Task details: Go over the lines below, and when one contains the word "source", copy it.

----

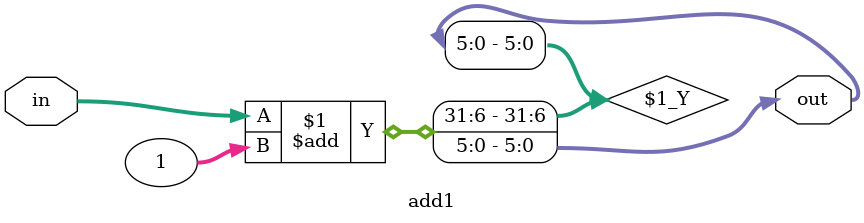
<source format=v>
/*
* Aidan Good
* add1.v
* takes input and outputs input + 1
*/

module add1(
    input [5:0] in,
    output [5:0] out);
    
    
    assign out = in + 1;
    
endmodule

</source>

----

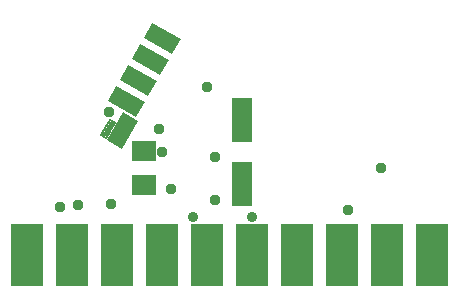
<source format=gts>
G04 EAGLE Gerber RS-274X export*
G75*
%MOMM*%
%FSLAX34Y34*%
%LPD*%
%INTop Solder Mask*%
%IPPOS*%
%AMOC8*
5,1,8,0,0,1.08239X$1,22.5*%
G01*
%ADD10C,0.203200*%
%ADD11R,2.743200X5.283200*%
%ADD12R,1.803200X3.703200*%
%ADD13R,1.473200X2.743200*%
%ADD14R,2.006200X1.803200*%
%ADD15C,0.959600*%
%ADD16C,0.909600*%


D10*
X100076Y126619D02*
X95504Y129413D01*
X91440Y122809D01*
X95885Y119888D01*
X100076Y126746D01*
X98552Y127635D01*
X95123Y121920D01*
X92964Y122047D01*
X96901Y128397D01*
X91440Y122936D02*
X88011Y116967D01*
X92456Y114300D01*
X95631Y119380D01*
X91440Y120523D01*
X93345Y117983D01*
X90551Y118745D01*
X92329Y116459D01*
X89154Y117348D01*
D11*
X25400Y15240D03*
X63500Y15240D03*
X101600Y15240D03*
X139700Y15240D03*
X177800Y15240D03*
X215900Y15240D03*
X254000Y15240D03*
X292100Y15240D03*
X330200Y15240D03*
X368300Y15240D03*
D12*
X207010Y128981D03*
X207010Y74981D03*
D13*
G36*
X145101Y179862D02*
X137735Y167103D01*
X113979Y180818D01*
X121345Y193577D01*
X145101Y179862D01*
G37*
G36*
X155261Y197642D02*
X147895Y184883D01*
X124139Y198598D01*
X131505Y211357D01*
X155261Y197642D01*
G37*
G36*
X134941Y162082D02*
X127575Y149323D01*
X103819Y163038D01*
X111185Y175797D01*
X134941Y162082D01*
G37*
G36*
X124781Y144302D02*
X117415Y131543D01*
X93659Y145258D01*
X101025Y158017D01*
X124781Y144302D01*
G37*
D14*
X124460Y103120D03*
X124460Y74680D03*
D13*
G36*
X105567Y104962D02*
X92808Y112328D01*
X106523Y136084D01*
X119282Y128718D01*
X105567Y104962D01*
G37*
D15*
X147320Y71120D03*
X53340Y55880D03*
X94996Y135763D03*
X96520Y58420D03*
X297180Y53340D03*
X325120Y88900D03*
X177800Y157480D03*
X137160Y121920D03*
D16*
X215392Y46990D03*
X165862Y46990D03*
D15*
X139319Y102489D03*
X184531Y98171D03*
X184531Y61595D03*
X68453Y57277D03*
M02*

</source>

----

Solved exercise:
<source format=v>
</source>
<source format=gts>
</source>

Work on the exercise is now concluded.